● Source document:
══════

August 2016 // Volume 54 // Number 4 // Tools of the Trade // 4TOT1
Program Standards and Expectations: Providing Clarity, Consistency, and Focus
The effort described in this article resulted from requests for clarity and consistency from new and existing Extension/4-H educators as well as from recommendations by university auditors. The primary purpose of the effort was to clarify standards for effective county-based 4-H youth development programs and to help focus the roles of 4-H professionals in developing and maintaining effective programs that contribute to the 4-H mission and highest priority statewide needs. Five major categories of expectations for all county 4-H programs were identified on the basis of a related model for 4-H program delivery. The approach described may be useful across Extension for achieving improved program quality, program transformation, and effective dedication of resources.

══════

● Extracted entries:
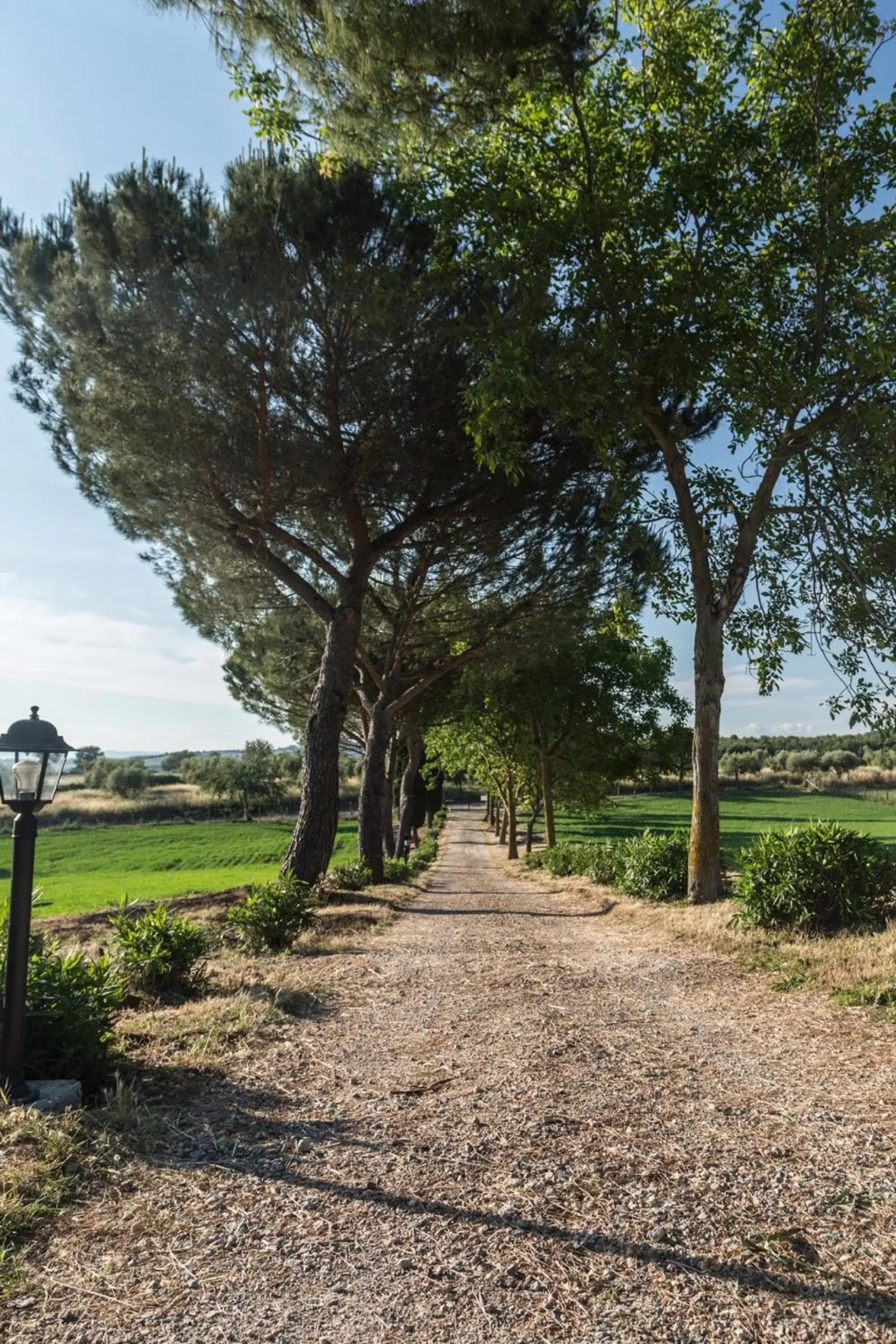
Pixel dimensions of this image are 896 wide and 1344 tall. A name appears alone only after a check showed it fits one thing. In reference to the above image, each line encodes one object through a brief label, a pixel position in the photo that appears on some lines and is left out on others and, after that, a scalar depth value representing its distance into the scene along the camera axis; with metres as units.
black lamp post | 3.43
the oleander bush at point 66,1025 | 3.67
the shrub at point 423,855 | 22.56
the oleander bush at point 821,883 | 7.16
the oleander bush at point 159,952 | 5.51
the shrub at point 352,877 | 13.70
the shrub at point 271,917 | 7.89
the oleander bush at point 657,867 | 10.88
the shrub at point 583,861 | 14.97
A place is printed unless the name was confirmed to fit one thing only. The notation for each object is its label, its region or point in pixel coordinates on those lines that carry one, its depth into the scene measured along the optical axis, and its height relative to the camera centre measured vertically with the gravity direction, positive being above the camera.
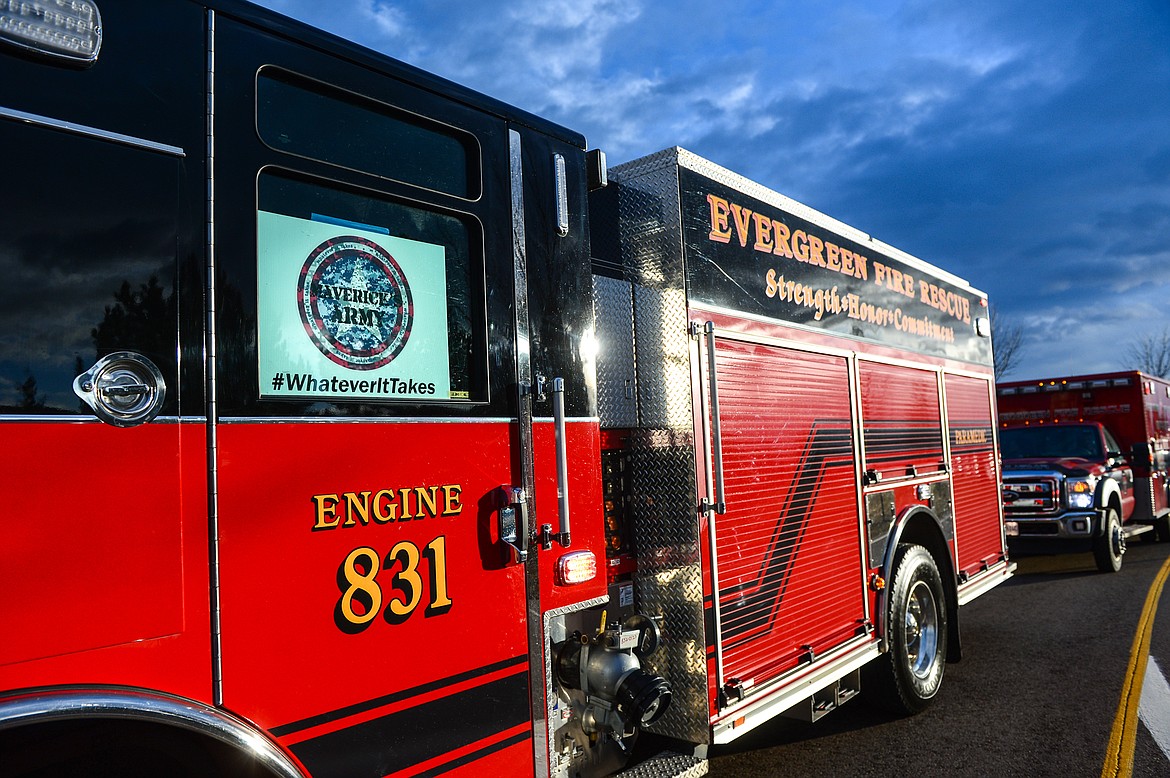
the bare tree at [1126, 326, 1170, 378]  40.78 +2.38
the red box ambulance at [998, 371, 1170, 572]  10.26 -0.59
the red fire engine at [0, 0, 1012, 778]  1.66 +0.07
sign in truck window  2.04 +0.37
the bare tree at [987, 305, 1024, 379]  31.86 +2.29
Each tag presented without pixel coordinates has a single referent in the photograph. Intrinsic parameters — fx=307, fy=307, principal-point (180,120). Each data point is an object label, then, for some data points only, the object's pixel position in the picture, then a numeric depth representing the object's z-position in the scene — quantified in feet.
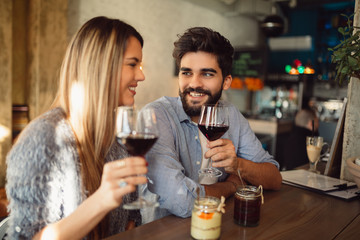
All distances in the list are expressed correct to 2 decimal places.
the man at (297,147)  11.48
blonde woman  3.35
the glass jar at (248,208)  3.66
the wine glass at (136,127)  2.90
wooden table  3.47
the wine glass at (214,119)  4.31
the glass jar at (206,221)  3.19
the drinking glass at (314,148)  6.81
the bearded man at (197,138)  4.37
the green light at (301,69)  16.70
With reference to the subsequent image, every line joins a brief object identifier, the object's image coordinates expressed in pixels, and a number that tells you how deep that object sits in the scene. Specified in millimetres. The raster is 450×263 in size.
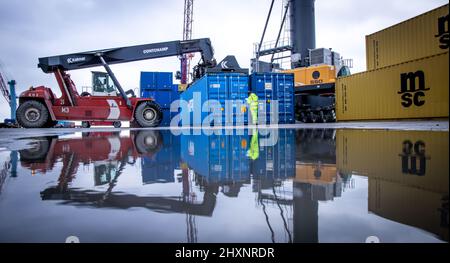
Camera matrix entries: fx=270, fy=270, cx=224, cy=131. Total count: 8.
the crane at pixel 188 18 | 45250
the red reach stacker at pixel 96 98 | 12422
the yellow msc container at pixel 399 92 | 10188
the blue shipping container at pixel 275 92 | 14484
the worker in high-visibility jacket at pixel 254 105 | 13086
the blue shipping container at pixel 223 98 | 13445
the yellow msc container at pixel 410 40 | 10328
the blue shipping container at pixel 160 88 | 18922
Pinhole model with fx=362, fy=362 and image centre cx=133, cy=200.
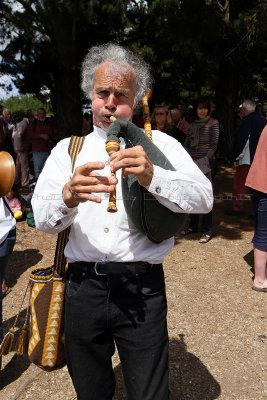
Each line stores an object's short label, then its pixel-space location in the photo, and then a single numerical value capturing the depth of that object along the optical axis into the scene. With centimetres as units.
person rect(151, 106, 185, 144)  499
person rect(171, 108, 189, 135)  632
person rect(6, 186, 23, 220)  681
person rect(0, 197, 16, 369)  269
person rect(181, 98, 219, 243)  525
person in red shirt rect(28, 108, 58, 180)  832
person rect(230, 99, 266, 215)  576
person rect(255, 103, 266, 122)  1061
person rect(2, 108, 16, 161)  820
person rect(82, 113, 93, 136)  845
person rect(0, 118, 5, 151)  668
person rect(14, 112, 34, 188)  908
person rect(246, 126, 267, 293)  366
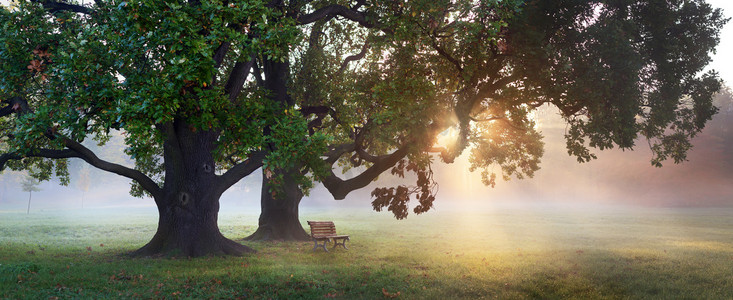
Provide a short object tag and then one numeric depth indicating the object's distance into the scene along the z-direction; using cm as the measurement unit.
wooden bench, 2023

══════

● Exercise tasks:
1. According to the 4-H standards abstract, how many major categories of expectations were identified for all county 4-H programs?
2. Summarize the 4-H standards abstract in two sentences.
The items have no connection to the 4-H standards abstract.

● Answer list:
1. Five.

2. Prompted by requests for clarity and consistency from Extension/4-H educators and by recommendations from university auditors, the effort aimed to clarify standards for effective county-based 4-H youth development programs and focus the roles of 4-H professionals. It identified five major categories of expectations for all county 4-H programs, and the approach may help Extension improve program quality, transform programs, and dedicate resources effectively.